**REQUIRED WORK:**
- a) List every city named in the biographical passage about Lottie and Henry.
- b) Extend the biographical passage about Lottie and Henry, picking up after its final sentence.

**PASSAGE TO READ:**
______

LottieAbbott was born in 1853 to parents who were principals at the Mississippi Valley Female Seminary in Saint Louis Missouri. The Abbotts fled Saint Louis during the Civil War, but resumed their commitment to religious training for girls at the Ladies Collegiate Seminary in Jacksonville Florida during Reconstruction. In the 1870 Federal Census, Lottie was recorded as a 17-year old living with her parents and sister in Jacksonville. At a young age, she was herself a teacher at the corner of Ocean and Adams Streets, the site of the First Presbyterian Church.
Richard HenryJones' path to Florida is uncertain. He was an immigrant to the United States who fought with the British navy in the Siege of Sevastopol (1854-55) when he was a just a boy. Henry was somewhere between 25-28 years old when he appeared in Newark New Jersey in 1869, paying dues for membership with the International Order of Odd Fellows. He may have lived in Newark for many years prior to that, as he called the city 'the closest place to home I have in America'. Henry was not registered as a resident of Jacksonville for the 1870 census, but by 1871 he was employed with the firm of Cooper & Jones, a painting contractor.
Lottie and Henry met and married in March 1872, when she was 19. They established a family quickly with two sons—Harry (February 1873) and Howard (April 1874)—born in rapid succession. Then, less than year after Howard was born, the young mother passed away leaving Henry a single father of two infants.

______

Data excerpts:
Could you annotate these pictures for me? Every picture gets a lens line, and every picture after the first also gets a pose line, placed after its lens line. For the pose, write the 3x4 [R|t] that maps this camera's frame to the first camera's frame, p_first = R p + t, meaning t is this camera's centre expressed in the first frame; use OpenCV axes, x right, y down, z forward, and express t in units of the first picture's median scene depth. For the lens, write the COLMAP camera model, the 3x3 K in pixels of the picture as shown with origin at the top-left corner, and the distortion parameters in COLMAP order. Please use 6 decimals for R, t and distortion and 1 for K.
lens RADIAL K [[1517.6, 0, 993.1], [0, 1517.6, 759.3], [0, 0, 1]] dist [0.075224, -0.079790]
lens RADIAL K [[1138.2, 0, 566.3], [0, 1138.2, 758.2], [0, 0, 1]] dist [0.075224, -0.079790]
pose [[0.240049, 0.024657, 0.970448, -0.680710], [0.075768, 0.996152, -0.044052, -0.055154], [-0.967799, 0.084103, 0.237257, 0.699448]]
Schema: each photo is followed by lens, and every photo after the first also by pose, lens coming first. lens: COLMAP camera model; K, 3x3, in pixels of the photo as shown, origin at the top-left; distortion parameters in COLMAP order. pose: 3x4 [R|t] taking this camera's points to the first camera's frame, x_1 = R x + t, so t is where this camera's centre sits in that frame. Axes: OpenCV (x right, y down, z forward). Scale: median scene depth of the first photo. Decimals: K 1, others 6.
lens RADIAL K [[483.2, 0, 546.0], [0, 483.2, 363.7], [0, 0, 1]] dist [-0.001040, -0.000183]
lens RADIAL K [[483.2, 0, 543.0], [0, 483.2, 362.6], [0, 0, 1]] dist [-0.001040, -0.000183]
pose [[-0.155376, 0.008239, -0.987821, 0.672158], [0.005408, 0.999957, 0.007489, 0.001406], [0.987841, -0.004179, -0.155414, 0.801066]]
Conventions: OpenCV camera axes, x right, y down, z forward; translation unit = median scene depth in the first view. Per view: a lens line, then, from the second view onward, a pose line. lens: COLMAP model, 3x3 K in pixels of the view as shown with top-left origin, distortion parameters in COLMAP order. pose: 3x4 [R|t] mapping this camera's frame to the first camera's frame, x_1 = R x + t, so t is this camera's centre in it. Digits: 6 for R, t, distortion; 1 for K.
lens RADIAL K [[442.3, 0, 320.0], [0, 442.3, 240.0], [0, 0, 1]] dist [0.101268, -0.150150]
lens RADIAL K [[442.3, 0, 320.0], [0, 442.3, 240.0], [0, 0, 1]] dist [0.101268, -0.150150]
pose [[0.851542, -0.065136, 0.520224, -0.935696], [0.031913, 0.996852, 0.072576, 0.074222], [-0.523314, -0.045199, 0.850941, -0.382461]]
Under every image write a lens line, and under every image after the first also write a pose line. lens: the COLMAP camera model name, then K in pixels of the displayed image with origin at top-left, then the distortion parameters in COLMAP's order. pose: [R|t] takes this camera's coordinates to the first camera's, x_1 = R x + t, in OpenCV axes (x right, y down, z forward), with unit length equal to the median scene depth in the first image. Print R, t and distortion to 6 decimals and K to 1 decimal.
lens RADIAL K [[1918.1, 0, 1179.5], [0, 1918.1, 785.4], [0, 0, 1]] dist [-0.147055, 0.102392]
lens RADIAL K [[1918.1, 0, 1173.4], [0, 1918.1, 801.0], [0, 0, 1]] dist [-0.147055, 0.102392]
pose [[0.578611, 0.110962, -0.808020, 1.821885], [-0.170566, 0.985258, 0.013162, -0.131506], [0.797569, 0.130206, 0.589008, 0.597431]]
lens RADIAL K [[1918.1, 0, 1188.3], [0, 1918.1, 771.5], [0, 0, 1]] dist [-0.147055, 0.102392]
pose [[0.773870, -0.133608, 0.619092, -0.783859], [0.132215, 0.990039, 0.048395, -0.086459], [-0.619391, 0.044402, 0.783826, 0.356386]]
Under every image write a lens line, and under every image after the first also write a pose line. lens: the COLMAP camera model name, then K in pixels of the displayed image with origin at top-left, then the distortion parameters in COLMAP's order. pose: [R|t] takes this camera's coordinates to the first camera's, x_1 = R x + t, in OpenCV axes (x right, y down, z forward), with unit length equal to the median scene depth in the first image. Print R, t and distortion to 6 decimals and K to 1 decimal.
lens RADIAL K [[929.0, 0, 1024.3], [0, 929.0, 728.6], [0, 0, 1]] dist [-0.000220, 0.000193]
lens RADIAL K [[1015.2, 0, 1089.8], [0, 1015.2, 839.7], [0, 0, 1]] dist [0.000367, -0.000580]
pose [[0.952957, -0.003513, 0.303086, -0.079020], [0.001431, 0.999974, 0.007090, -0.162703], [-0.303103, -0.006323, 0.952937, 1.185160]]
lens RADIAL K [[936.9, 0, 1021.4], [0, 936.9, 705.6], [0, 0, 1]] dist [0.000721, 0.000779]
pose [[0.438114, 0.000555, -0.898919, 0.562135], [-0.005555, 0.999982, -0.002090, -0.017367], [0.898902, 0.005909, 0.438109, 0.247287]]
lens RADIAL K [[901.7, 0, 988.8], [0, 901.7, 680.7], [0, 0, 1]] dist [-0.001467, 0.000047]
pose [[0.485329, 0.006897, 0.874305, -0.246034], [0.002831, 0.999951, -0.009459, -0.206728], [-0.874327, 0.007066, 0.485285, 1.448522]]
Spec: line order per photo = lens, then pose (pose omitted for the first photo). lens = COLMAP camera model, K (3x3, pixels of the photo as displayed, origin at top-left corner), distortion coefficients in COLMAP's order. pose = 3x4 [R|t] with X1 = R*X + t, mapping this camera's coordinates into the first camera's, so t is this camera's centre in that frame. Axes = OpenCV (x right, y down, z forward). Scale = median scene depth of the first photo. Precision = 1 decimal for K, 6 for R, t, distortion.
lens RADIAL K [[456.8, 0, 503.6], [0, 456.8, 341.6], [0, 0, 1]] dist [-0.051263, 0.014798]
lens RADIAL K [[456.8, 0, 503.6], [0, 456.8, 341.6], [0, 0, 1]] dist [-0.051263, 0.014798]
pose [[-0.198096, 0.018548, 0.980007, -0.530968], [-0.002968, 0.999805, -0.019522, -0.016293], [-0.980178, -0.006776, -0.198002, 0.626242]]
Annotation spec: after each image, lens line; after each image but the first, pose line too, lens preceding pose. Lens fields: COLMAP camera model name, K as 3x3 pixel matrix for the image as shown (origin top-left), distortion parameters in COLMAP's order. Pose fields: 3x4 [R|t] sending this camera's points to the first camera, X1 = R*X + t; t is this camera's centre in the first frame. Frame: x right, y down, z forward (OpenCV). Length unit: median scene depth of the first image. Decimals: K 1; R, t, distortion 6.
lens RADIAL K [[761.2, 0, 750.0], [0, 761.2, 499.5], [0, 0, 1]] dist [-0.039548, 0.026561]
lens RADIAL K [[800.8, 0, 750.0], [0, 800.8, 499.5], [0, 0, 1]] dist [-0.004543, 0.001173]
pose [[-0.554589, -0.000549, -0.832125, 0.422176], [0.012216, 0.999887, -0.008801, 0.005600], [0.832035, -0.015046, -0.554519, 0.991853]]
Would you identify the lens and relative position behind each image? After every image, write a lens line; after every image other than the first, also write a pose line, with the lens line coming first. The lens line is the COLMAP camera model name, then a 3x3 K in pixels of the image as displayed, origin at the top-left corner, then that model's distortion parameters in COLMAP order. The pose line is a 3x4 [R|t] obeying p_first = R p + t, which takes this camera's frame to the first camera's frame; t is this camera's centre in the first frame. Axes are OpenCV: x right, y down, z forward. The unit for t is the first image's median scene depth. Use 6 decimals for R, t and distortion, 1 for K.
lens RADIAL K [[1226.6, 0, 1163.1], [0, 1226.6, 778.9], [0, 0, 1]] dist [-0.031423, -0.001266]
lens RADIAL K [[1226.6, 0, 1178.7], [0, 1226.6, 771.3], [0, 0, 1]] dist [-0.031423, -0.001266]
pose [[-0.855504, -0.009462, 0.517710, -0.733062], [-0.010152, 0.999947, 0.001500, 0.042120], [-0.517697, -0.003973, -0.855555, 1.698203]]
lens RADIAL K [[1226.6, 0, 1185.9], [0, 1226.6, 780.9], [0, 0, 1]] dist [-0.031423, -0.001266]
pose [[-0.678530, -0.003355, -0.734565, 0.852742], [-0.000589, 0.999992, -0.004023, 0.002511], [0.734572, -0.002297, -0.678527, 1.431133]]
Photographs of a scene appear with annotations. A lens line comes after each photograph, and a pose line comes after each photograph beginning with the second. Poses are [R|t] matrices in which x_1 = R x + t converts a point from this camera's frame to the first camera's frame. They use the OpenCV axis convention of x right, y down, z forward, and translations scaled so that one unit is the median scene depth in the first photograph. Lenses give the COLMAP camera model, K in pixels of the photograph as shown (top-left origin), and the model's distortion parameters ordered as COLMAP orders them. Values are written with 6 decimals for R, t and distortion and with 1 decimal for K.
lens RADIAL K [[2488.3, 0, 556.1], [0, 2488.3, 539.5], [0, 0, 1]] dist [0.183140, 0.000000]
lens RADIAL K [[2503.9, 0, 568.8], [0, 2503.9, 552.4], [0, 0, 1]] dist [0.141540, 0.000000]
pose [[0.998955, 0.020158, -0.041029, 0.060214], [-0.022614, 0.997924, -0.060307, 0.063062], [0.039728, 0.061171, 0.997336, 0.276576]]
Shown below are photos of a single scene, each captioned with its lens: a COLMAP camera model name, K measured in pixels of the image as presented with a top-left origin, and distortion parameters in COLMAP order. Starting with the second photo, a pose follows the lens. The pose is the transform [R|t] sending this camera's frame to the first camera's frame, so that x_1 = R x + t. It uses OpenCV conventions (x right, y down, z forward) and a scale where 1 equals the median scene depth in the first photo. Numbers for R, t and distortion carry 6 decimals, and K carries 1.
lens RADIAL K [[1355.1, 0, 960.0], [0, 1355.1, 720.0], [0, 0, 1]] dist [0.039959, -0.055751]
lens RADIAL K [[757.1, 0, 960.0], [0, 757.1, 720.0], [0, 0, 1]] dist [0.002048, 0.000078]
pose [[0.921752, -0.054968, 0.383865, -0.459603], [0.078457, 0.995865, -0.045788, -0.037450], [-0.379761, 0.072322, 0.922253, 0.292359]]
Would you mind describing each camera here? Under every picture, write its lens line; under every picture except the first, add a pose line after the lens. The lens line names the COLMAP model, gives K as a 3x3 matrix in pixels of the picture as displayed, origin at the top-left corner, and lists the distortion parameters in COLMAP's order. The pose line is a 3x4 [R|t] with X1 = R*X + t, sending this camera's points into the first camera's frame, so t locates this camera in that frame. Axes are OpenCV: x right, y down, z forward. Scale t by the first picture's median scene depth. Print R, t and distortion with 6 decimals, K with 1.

______

**RESPONSES TO THE EXERCISE:**
- a) Saint Louis, Jacksonville, Sevastopol, Newark

- b)
In 1882, Henry was a painter at Jones & Verrill and lived at the American House—a three-story brick hotel later known as the Pennsylvania House—at West Forsyth and Cedar Streets. His partner was John Cooper, who by 1891 was a sole proprietor with a business on Stonewall Street.
Henry died in March 1896, and the cemetery recorded his age as 55.
Lottie Abbott purchased property in the 600 block of Laura Street near Elizabeth (now Beaver) Street in Jacksonville in 1874. It's not clear why she completed this transaction independent of her husband, or how unusual it would have been for a married woman to own real estate in this era. By 1874, Lottie was a mother with two small children, and her parents had presumably returned to Cleveland. The Abbott family once lived within three blocks of this intersection in 1871, before Lottie was married. There is no record of Lottie and Richard ever living on this property, or what became of it after her death in 1875. The $800 purchase was from Damon Greenleaf, who moved to Jacksonville shortly after the war (about the same time Lottie's family arrived) and established a jewelry store on Bay Street. In 1880, JH Crosby joined the company, for the next 50 years Greenleaf & Crosby was a fixture in Jacksonville retailing. In 1927 the jewelers moved off Bay Street and into the Greenleaf & Crosby Building, a 12-story tower which still stands at 208 North Laura Street, designed by Marsh & Saxelbye.